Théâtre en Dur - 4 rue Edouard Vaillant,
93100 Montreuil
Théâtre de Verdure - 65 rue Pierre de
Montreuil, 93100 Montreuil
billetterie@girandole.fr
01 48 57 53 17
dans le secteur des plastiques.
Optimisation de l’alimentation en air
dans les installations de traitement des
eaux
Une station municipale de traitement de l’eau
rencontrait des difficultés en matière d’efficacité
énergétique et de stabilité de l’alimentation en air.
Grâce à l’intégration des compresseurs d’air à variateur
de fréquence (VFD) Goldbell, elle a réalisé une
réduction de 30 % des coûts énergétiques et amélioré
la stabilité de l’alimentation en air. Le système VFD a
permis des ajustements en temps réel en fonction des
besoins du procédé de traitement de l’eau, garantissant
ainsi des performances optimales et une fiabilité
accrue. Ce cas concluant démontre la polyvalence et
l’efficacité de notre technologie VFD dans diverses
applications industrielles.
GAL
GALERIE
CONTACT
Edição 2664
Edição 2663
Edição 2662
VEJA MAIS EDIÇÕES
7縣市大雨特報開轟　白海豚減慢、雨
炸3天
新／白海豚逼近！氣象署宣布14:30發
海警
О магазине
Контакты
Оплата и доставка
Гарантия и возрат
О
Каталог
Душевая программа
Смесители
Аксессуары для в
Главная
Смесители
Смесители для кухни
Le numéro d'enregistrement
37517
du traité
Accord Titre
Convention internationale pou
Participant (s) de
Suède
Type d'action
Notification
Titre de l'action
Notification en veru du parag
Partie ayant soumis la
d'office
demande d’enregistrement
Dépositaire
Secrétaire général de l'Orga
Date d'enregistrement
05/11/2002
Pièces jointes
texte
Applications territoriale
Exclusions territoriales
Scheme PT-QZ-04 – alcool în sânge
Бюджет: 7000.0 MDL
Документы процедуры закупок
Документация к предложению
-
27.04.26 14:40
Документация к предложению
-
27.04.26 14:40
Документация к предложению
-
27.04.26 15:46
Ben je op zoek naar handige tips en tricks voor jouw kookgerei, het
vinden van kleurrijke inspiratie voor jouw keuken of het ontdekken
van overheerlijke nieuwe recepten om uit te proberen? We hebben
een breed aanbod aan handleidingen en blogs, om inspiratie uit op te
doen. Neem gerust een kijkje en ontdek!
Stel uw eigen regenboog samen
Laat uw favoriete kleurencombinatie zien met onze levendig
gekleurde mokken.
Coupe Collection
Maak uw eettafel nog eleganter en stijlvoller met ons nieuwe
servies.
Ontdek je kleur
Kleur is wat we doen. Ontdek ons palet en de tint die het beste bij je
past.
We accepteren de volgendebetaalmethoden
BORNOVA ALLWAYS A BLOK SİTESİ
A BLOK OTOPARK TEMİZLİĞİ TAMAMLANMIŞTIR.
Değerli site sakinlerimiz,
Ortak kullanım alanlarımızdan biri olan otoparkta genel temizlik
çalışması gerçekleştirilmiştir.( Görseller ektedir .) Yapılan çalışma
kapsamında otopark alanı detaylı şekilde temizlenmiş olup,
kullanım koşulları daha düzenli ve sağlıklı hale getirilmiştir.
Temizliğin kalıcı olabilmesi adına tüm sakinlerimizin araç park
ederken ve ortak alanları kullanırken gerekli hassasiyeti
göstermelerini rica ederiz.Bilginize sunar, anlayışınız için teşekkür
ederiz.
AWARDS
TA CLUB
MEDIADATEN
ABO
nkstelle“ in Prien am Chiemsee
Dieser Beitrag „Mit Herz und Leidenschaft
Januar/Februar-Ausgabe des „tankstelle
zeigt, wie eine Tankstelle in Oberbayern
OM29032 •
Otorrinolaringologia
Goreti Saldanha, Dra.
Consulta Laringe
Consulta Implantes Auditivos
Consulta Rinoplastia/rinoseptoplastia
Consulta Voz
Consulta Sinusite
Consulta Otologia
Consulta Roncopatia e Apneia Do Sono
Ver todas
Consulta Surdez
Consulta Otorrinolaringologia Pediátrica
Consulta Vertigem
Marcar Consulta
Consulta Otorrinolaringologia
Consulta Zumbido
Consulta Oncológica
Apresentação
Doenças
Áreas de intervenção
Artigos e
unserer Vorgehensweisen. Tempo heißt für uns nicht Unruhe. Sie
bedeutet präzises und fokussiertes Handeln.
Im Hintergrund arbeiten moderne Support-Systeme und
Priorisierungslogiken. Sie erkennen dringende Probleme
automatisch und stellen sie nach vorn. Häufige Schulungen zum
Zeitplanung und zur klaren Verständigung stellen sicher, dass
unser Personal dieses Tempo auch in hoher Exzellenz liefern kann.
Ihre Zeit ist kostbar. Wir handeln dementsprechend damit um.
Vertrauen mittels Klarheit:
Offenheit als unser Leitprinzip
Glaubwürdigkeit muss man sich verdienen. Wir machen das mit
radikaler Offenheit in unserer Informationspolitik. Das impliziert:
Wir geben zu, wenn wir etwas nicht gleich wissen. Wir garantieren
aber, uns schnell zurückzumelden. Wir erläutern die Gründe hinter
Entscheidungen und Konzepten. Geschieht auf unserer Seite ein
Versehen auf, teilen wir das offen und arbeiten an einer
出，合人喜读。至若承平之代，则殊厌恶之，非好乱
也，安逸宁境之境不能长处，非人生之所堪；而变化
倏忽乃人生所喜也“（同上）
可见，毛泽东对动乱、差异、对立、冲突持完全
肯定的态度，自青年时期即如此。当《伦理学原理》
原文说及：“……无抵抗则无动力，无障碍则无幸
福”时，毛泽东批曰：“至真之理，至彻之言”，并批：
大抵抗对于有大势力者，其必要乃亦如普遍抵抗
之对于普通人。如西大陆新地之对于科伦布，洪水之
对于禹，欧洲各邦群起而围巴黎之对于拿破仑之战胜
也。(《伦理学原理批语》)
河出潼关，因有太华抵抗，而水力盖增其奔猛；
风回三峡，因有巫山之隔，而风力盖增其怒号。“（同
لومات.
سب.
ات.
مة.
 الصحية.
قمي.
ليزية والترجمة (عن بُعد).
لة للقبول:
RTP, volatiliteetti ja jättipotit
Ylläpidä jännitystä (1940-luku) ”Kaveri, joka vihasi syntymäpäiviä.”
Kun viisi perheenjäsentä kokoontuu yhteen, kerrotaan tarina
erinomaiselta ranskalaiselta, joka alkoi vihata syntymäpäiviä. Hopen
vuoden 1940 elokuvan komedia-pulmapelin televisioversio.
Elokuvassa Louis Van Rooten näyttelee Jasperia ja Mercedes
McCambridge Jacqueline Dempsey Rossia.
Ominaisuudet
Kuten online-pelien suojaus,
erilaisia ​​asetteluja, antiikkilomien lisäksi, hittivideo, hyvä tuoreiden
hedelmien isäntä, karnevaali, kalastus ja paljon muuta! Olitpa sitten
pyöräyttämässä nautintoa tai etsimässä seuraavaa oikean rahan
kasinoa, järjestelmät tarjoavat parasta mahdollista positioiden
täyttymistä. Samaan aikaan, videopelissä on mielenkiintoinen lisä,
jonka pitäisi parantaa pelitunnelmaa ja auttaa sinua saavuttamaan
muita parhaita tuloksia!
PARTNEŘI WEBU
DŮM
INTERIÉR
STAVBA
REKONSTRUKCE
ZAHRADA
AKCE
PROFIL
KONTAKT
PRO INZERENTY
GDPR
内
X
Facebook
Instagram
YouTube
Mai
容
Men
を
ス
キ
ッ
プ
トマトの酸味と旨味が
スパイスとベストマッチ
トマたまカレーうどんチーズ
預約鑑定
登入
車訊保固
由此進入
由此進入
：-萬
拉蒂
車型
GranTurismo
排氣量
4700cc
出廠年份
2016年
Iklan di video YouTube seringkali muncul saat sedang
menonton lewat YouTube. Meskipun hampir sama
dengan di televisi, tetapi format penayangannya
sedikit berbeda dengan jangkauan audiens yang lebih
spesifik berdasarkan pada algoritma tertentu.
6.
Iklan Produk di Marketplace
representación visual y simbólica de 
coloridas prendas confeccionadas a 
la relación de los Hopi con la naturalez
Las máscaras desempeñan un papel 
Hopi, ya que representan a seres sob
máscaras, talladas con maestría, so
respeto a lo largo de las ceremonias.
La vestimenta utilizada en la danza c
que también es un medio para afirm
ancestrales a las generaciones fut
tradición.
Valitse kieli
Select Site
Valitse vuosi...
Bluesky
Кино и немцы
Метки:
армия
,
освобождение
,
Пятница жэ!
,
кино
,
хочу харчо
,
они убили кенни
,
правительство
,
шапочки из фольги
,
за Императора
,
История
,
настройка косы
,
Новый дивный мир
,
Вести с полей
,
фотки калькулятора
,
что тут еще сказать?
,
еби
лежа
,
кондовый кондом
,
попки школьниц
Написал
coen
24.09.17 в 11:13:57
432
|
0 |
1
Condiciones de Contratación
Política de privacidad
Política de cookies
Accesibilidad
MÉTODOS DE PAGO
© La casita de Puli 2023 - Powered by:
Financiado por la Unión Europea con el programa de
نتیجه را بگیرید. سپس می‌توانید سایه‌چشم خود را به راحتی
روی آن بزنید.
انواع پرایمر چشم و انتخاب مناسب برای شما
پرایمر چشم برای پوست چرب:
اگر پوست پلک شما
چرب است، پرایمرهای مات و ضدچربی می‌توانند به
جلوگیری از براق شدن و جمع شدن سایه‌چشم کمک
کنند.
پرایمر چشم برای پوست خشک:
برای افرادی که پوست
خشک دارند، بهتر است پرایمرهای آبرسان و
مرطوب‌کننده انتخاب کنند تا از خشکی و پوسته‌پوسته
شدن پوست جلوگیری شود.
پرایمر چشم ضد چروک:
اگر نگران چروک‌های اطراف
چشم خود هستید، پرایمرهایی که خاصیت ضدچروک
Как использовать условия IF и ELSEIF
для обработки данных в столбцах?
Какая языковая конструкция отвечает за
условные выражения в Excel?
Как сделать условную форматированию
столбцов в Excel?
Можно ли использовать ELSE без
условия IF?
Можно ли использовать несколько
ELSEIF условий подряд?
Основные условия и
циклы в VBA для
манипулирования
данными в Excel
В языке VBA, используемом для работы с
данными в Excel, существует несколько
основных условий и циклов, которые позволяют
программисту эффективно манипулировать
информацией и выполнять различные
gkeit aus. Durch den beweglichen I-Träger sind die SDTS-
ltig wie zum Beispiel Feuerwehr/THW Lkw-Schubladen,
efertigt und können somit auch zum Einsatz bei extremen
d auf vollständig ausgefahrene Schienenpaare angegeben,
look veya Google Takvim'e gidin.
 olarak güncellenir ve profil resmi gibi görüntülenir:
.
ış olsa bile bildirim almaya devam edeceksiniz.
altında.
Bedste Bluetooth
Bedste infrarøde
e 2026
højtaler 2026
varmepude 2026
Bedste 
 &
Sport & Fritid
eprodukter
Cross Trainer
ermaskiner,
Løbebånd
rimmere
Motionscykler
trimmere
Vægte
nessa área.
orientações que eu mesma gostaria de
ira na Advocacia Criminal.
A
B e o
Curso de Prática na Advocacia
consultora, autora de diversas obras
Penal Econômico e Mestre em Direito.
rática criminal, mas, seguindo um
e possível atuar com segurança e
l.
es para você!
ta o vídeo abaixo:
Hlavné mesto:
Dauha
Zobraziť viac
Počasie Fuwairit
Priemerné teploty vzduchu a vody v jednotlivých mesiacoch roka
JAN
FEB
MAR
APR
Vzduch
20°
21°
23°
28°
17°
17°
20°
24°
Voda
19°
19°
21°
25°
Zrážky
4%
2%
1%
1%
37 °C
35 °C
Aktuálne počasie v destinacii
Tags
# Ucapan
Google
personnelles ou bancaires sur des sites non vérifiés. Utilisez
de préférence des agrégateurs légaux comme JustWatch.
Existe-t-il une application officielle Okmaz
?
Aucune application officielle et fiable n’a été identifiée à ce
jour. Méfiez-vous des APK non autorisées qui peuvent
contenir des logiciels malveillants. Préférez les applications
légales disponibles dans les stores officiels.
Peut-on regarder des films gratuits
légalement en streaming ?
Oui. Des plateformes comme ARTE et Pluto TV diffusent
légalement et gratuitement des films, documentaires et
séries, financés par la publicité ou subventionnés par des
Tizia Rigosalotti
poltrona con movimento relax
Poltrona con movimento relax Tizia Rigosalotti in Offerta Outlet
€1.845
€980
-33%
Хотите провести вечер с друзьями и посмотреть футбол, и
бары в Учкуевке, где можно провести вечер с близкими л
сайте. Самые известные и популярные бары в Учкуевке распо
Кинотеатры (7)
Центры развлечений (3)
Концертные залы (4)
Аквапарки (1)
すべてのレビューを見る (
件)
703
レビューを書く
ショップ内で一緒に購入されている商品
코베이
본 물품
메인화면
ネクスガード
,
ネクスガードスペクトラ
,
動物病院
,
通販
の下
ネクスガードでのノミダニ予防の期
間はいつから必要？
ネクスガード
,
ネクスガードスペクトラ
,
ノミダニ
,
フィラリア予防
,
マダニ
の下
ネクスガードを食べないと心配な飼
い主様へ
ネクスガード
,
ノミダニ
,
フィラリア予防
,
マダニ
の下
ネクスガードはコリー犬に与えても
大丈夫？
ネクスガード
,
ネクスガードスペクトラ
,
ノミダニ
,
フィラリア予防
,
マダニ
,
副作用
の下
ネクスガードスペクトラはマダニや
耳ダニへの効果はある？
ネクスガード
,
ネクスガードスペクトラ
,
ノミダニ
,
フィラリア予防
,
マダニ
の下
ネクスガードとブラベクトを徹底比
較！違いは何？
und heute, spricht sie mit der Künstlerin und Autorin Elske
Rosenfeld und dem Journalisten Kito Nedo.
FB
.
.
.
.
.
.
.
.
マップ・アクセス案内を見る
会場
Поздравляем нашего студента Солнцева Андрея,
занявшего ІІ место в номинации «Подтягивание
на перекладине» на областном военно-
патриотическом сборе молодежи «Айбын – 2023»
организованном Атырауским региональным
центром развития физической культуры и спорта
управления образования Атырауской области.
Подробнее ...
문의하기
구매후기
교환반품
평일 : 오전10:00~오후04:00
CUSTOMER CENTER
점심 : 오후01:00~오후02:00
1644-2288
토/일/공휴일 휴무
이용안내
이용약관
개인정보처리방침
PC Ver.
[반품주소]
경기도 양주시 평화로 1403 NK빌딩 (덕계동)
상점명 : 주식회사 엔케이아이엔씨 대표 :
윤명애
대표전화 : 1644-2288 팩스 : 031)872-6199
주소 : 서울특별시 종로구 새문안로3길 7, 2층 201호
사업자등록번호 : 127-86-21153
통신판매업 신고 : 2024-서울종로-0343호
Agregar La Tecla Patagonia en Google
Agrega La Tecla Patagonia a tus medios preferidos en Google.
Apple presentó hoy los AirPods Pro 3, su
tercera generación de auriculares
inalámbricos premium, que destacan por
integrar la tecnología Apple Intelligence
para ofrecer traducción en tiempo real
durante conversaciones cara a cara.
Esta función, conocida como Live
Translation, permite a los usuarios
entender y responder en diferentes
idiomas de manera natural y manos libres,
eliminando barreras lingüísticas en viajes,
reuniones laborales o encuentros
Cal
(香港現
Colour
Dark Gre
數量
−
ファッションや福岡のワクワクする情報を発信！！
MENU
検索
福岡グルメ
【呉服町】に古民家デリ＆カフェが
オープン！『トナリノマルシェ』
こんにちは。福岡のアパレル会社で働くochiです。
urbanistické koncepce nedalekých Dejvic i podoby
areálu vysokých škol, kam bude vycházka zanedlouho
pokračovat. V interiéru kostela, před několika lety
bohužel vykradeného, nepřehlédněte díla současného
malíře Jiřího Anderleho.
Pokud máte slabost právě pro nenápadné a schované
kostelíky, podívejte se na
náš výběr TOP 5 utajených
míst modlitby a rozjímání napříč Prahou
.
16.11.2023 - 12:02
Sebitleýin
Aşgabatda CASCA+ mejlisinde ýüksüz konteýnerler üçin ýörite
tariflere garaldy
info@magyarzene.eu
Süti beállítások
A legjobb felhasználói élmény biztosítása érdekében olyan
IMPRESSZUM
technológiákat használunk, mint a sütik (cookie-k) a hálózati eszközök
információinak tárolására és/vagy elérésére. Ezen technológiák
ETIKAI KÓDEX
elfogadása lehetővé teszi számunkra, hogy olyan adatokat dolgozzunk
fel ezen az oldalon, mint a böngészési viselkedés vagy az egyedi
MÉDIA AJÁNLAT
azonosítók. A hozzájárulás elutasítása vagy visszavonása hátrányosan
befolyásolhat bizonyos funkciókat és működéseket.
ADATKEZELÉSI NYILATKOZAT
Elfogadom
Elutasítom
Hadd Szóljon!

━━━━━━

* Exercise objective:
Word for word, restate the lines above from the line containing "マップ・アクセス案内を見る" through the line containing "대표전화 : 1644-2288 팩스 : 031)872-6199", with both included and nothing else.

* Output below:
マップ・アクセス案内を見る
会場
Поздравляем нашего студента Солнцева Андрея,
занявшего ІІ место в номинации «Подтягивание
на перекладине» на областном военно-
патриотическом сборе молодежи «Айбын – 2023»
организованном Атырауским региональным
центром развития физической культуры и спорта
управления образования Атырауской области.
Подробнее ...
문의하기
구매후기
교환반품
평일 : 오전10:00~오후04:00
CUSTOMER CENTER
점심 : 오후01:00~오후02:00
1644-2288
토/일/공휴일 휴무
이용안내
이용약관
개인정보처리방침
PC Ver.
[반품주소]
경기도 양주시 평화로 1403 NK빌딩 (덕계동)
상점명 : 주식회사 엔케이아이엔씨 대표 :
윤명애
대표전화 : 1644-2288 팩스 : 031)872-6199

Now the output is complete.